House Majority Leader Steny Hoyer (D-Md.) previously laughed at the idea of all members of Congress reading the entire health care bill. “I’m laughing because a) I don’t know how long this bill is going to be, but it’s going to be a very long bill,” he previously told CNSNews.com.
 
Barrasso was critical of Hoyer’s comments.   
 
“Well I think it would be a dereliction of duty for people to not go through the bill,” said Barrasso. 
 
“Does that tell me that Steny Hoyer doesn’t want or isn’t even going to allow there to be enough time for people to read the bill? The problem with the stimulus package that the president pushed through was not just that members didn’t read it, but America didn’t have a chance to read it,” Barrasso said.
 
“I mean, you want people all across this country, the eyes of the people on that, so they can see what is in it, and then ask questions and maybe come up with ways to improve it or say, you know this might not work,” said Barrasso. 
 
“All the brains in this country aren’t uniquely positioned here in Washington. We need people all around the country to have the time to look at the legislation, study it, read it, think about it, and come up with improvements,” Barrasso added.
 
Durbin explained what he thinks Hoyer meant by laughing about the issue.
 
“Well, the point he’s making, and I want to make too, is that just looking at the bill on its face, it may look like there’s no real change,” said Durbin.
 
“But once you’ve worked around Congress for a while, you know that you can change just one word somewhere, or change the punctuation – literally change the punctuation – [and] you can change a law completely. So, we do need help,” Durbin added.
 
“We do need people who really pour over every single line and give us advice,” he said. “But that’s no excuse. Members of Congress, before they vote on a bill, should understand what’s in that bill.”
 
Begich said: “The key on these bills is, you know, you get them in this formal packet. The most important part is the Congressional Record, which reprints it.
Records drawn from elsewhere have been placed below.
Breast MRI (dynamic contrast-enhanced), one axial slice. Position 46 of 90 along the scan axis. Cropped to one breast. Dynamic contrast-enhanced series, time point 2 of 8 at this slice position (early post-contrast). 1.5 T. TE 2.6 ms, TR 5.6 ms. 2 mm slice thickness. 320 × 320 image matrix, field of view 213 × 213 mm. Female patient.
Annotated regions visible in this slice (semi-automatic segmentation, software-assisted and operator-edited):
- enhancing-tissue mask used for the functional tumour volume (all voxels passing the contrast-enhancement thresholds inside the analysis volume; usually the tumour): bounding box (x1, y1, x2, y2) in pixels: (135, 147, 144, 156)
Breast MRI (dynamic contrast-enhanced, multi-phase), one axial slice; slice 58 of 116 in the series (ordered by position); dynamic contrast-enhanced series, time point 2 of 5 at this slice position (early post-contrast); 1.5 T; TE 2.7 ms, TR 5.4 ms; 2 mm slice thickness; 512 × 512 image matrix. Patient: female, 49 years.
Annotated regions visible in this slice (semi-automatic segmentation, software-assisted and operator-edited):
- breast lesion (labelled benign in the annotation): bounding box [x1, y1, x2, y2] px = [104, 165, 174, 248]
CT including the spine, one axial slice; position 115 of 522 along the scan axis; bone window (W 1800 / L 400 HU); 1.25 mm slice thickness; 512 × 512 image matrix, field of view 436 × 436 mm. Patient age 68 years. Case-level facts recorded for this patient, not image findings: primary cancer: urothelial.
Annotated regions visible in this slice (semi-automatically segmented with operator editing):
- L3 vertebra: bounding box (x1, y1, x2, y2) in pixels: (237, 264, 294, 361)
Because it’s more readable, it’s easier to carry around. 
 
“The copy that I had, I actually read it, made notations on it, drove my staff crazy about pieces I wanted more clarification on, and that prepared me for the stimulus bill – to vote on it, and also to be part of the group that helped forge the final compromise on that bill,” Begich said.
 
“I think on health care it’s the same situation, as well as climate change,” said Begich. “These are significant pieces of legislation and you should know as much as you can about the bill, and even though I don’t sit on either one of those committees, I have a responsibility to read that bill.”